▶ [The task] Filter the entries for lines with the word "between".

[Stored items from a collection]
= Beginning of Section =
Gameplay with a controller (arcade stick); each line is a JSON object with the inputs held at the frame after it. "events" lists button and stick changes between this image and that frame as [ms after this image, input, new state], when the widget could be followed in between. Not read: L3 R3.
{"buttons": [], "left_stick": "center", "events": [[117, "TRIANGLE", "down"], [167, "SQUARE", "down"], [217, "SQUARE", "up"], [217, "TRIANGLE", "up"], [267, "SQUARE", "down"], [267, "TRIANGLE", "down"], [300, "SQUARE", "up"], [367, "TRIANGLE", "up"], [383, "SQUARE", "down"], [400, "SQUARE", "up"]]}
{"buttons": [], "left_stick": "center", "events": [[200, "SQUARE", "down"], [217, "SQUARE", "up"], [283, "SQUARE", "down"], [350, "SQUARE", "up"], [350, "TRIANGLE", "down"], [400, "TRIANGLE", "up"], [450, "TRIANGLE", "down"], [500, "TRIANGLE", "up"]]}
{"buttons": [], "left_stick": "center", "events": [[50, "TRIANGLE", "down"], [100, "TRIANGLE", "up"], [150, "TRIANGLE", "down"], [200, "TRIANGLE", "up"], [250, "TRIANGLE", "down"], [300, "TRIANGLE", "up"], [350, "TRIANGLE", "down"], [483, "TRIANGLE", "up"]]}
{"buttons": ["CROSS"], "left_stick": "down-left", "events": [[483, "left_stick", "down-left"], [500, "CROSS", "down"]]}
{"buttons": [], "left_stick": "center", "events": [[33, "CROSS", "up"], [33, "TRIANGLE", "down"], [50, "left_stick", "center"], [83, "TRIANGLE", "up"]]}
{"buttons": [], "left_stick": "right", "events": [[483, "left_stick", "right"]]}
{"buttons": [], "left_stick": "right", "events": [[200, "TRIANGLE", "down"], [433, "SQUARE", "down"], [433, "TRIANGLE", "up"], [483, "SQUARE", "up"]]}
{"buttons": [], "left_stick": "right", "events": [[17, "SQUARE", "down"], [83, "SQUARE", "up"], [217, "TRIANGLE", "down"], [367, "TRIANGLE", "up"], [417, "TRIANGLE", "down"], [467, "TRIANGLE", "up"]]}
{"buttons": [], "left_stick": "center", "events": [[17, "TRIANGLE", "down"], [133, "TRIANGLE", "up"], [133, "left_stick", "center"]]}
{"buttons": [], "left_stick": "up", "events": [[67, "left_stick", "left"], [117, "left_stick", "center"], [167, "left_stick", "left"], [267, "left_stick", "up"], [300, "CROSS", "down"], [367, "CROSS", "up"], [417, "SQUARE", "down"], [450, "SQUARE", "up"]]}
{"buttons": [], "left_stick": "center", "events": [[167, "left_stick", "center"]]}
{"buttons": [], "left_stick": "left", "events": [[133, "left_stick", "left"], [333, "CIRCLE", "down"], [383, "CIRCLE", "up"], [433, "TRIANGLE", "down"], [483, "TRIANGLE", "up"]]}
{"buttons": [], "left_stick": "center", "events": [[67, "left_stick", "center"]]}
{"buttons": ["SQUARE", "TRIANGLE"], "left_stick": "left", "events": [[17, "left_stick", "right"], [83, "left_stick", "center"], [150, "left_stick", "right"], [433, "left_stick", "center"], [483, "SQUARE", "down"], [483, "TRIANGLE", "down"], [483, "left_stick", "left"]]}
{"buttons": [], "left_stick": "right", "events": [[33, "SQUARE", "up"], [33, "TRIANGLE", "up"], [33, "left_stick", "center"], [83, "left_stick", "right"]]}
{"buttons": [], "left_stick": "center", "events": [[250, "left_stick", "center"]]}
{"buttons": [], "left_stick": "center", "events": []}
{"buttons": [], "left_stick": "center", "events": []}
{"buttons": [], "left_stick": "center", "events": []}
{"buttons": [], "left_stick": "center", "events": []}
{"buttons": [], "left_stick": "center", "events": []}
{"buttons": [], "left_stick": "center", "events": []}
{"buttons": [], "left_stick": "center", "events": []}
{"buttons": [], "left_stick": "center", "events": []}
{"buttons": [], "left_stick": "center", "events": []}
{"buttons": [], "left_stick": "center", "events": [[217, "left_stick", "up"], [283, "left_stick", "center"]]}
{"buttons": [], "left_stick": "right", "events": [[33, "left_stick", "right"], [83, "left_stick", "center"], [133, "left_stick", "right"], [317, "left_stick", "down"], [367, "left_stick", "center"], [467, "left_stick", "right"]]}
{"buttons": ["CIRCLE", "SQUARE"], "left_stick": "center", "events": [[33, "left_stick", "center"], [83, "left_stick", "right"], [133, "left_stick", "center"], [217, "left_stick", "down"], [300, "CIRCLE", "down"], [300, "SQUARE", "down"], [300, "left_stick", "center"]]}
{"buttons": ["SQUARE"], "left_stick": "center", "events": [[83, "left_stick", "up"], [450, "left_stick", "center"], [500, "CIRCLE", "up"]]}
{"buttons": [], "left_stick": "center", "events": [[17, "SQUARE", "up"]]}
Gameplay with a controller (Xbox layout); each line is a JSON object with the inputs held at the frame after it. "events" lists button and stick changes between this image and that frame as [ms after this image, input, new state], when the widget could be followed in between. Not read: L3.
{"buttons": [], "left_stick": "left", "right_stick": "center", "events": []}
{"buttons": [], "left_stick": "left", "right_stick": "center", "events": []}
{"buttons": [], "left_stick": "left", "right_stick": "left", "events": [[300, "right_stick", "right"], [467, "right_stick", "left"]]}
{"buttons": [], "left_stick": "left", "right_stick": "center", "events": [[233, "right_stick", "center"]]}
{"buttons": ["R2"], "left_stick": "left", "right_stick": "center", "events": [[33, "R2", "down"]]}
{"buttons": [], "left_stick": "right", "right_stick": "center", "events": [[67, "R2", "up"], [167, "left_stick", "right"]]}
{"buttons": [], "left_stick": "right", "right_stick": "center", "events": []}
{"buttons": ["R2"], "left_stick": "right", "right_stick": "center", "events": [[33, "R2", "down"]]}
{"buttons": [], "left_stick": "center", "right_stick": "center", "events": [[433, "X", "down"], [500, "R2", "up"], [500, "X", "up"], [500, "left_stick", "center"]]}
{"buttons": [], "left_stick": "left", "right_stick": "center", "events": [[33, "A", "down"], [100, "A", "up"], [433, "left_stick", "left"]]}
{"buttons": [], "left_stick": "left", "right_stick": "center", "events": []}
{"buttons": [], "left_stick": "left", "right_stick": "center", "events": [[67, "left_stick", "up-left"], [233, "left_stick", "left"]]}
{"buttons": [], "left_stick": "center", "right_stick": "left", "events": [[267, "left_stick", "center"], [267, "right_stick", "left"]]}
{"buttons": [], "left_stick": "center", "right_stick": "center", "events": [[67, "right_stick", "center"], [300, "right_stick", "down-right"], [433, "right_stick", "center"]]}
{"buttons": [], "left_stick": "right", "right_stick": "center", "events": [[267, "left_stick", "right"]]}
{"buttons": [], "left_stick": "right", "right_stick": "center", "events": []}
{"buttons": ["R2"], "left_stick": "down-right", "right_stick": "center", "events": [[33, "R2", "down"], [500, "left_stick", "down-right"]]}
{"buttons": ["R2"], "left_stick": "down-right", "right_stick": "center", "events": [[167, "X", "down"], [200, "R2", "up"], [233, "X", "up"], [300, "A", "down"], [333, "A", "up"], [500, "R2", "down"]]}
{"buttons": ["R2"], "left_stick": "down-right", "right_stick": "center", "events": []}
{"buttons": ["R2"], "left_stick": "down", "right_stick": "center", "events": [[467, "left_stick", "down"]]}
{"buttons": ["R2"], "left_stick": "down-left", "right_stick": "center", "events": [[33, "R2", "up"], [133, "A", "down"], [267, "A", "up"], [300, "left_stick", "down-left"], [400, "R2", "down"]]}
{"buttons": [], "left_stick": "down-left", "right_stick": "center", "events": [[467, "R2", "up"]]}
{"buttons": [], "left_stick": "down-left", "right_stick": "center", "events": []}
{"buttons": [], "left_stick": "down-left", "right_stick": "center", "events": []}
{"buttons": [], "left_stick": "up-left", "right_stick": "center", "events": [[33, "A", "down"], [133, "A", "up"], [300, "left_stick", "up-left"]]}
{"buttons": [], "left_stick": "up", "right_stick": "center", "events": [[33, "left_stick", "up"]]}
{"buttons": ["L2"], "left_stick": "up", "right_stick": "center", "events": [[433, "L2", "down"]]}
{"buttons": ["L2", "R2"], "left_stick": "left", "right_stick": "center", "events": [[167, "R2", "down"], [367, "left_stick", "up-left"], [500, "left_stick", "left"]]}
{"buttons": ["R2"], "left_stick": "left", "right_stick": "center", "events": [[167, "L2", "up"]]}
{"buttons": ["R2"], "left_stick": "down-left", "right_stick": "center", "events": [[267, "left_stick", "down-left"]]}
= End of Section =
▶ [Task output]
Gameplay with a controller (arcade stick); each line is a JSON object with the inputs held at the frame after it. "events" lists button and stick changes between this image and that frame as [ms after this image, input, new state], when the widget could be followed in between. Not read: L3 R3.
Gameplay with a controller (Xbox layout); each line is a JSON object with the inputs held at the frame after it. "events" lists button and stick changes between this image and that frame as [ms after this image, input, new state], when the widget could be followed in between. Not read: L3.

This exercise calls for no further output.